Elle apparaît dans le Zohar. L’Ancien Testament n’en dit pas un mot. Elle est la femelle qui « enfante l’esprit d’Adam » encore inanimé, et qui s’unit à lui quand il s’éveille. Elle est donc mère et future épouse, à l’image d’une femme supérieure incluse dans l’Adam originellement androgyne. Donc, avant Adam et Ève, il y a Adam et Lilith, égaux en droit selon leur Créateur, unis par le dos, selon la tradition talmudique. Pour les séparer, « Dieu fendit Adam en deux, moitié mâle, moitié femelle, et prépara la femelle, telle qu’on doit la parer pour l’introduire sous le dais nuptial. » Mais d’emblée, c’est le conflit. Lilith aime les plaisirs du sexe et ne veut pas de l’ascendant d’Adam. Elle refuse de voir son corps déformé par les grossesses et elle pratique la contraception, voire l’avortement, ce qui va à l’encontre du Commandement « Croissez et multipliez-vous ». Adam la soupçonne donc de forniquer inlassablement avec les incubes (démons mâles), ce qui contrevient au Commandement « Tu n’auras d’autres époux que ton époux ». Enfin, Adam est un adepte de la position du missionnaire, ce que rejette évidemment Lilith. On le voit, la belle conteste les revendications de son époux à devenir le chef de famille, arguant de l’équivalence de ses droits. Lui ne veut rien entendre, affirme qu’il est le seul maître à bord de cette chétive humanité. Elle se rend compte que l’entêtement de sa moitié est sans espoir. Elle invoque le nom de l’ineffable et, miracle, elle reçoit mystérieusement des ailes qui lui permettent de s’envoler hors du Jardin d’Eden. Le cœur brisé, Adam implore le Tout-Puissant. Il veut qu’on lui rende sa moitié. Alors le Créateur, ému de sa détresse, envoie trois anges à la recherche de Lilith: Snwy, Snsnwy et Snglf, afin de la persuader de revenir auprès de son mari. Malgré la menace du Seigneur de faire mourir chaque jour, cent des enfants qu’elle mettra au monde, elle refuse.

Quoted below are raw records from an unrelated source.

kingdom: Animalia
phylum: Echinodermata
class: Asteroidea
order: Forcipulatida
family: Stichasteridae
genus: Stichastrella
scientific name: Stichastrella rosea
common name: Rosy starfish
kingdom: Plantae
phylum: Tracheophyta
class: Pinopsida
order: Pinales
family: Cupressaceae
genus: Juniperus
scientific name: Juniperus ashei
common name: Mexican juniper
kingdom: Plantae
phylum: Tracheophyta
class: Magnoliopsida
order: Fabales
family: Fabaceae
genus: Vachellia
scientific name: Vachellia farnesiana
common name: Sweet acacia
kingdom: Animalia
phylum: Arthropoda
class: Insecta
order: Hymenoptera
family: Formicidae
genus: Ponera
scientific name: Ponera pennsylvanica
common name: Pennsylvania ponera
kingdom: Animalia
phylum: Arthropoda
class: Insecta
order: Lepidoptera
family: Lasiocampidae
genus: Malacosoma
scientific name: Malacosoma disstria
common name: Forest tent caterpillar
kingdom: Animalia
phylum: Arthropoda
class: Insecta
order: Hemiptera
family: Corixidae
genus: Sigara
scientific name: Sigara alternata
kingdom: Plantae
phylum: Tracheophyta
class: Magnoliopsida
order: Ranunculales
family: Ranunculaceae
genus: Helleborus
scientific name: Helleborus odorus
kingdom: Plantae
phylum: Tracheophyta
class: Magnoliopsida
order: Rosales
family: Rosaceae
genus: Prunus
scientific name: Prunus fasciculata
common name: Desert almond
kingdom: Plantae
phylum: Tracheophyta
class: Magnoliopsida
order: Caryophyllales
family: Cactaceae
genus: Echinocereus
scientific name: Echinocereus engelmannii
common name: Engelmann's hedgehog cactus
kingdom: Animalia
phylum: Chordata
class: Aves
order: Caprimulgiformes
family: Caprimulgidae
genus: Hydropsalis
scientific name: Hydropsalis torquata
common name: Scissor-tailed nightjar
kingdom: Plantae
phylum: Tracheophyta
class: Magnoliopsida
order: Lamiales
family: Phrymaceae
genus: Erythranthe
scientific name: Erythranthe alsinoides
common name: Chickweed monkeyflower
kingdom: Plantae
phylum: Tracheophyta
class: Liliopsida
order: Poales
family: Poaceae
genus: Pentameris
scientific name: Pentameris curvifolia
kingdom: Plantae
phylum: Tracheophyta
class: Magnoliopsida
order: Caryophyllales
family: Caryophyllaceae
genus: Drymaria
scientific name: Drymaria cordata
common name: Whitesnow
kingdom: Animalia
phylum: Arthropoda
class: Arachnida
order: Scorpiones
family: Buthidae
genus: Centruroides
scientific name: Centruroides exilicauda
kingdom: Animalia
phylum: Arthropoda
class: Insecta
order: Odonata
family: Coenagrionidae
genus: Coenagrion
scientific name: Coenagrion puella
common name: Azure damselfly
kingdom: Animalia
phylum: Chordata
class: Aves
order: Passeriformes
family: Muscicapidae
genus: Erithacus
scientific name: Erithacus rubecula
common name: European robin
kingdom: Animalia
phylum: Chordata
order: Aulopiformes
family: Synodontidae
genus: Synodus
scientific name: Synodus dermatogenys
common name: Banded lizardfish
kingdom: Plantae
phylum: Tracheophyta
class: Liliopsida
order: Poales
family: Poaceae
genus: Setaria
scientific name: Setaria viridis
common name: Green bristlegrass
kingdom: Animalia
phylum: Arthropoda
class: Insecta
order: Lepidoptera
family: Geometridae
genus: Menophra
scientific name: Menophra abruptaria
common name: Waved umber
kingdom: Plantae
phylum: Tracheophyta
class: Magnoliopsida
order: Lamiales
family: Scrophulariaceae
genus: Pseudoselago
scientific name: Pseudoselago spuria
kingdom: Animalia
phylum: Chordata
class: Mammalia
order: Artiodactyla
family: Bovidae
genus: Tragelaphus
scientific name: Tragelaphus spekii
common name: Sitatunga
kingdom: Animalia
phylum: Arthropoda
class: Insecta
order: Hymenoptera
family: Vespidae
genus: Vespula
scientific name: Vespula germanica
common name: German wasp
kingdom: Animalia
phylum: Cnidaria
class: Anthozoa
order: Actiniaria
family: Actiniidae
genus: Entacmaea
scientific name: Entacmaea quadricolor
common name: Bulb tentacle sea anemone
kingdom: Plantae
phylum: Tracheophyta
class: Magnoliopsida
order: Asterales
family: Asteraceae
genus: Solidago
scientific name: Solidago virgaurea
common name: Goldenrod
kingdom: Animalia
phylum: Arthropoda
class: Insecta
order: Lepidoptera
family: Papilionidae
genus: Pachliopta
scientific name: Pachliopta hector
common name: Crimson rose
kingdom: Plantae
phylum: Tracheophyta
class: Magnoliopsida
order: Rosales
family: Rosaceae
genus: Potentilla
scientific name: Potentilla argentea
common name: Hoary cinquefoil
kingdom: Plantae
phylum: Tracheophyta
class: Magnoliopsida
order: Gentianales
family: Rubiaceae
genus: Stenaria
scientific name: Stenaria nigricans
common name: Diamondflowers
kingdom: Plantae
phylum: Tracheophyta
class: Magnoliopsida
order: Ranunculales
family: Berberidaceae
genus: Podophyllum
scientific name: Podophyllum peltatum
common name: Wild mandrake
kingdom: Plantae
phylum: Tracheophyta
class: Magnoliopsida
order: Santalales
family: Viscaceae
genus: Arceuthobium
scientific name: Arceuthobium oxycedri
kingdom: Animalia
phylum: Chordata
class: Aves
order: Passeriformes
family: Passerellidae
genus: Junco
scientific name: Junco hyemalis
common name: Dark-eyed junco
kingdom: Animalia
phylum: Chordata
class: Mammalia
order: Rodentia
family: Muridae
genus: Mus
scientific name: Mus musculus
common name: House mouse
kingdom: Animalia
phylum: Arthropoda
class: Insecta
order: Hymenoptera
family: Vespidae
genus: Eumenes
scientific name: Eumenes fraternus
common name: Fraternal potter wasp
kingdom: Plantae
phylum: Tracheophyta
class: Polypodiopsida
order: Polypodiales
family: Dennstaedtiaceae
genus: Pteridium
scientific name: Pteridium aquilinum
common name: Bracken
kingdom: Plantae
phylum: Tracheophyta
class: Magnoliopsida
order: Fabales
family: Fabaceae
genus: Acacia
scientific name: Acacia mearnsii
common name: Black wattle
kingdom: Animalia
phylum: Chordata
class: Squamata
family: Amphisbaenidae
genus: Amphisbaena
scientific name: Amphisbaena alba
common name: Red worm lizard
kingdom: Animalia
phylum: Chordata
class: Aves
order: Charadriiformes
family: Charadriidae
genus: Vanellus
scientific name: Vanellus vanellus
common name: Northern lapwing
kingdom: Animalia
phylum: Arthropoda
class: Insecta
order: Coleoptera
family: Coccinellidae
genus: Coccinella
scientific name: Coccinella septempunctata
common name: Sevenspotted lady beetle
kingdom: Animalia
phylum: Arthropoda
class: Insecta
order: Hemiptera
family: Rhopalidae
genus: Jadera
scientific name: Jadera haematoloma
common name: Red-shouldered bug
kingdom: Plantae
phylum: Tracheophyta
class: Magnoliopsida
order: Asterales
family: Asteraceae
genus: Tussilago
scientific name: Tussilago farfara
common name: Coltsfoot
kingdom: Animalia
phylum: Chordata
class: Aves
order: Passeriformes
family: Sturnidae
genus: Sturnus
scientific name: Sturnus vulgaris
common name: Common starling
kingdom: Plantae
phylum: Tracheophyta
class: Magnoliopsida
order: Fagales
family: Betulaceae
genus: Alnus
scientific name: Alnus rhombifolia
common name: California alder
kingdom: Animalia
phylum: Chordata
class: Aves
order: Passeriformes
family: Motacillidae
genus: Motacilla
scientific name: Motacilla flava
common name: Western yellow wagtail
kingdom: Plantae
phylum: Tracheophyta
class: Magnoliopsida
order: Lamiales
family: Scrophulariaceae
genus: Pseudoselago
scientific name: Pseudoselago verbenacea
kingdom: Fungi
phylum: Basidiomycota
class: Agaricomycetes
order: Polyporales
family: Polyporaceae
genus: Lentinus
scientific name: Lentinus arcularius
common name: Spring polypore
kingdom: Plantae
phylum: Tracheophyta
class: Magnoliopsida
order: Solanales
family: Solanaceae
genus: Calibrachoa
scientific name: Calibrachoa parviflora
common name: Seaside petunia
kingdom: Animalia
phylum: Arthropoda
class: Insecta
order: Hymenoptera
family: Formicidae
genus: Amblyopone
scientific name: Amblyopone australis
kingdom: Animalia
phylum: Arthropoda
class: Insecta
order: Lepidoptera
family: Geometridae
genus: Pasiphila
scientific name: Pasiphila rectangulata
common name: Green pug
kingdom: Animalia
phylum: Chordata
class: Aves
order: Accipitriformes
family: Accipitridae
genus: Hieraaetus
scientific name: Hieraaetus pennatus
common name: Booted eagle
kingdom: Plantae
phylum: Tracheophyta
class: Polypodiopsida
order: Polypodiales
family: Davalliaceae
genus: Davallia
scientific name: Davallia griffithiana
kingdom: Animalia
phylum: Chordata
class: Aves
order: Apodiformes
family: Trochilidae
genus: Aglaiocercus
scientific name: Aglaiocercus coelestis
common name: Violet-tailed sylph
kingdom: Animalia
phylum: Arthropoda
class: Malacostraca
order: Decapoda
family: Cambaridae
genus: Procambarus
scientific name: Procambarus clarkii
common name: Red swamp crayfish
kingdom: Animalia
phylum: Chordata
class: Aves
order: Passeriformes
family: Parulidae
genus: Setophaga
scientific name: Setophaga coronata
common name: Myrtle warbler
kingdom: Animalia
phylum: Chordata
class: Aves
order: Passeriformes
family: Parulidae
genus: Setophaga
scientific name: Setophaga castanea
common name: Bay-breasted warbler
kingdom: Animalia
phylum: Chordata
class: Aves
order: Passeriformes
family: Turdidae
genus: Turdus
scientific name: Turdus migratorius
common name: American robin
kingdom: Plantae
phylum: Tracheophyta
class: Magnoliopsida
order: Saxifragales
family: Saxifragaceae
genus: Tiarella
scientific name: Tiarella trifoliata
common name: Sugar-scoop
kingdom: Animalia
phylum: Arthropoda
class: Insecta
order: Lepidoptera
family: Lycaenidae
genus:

Désespérée, Lilith pense mettre un terme à son malheur en se jetant dans la Mer Rouge, mais les trois anges adoucissent leur « angélique menace » en lui octroyant un pouvoir de vie sur ses enfants nouveau-nés, ceci pendant huit jours après leur naissance, si ce sont des garçons, et vingt jours, si ce sont des filles. En échange, Lilith doit accepter de perdre ce pouvoir à chaque fois qu’elle verra l’image des anges sur une amulette. Elle ne veut donc rien entendre et préfère se rallier à Satan, maître des anges déchus, qui la rencontre en train de se lamenter. D’accord sur leur égalité, ils deviennent époux et s’installent dans la vallée de Jehannum (la Gehenne). Chassée de l’Humanité, Lilith recherche quand même des humains, mais ne trouve que des animaux et des démons. Elle se jette dans la diablerie et fornique non seulement avec Satan, mais avec des démons et démones succubes. Yawhé, convaincu de l’irrémédiabilité de ses turpitudes, la rejette définitivement de la surface de la Terre, et la projette dans l’abîme, tout au fond des océans où elle enfante une multitude de démons aquatiques et infra-terrestres, devenant ainsi la Femme des trois mondes. Seul le monde céleste lui est inaccessible.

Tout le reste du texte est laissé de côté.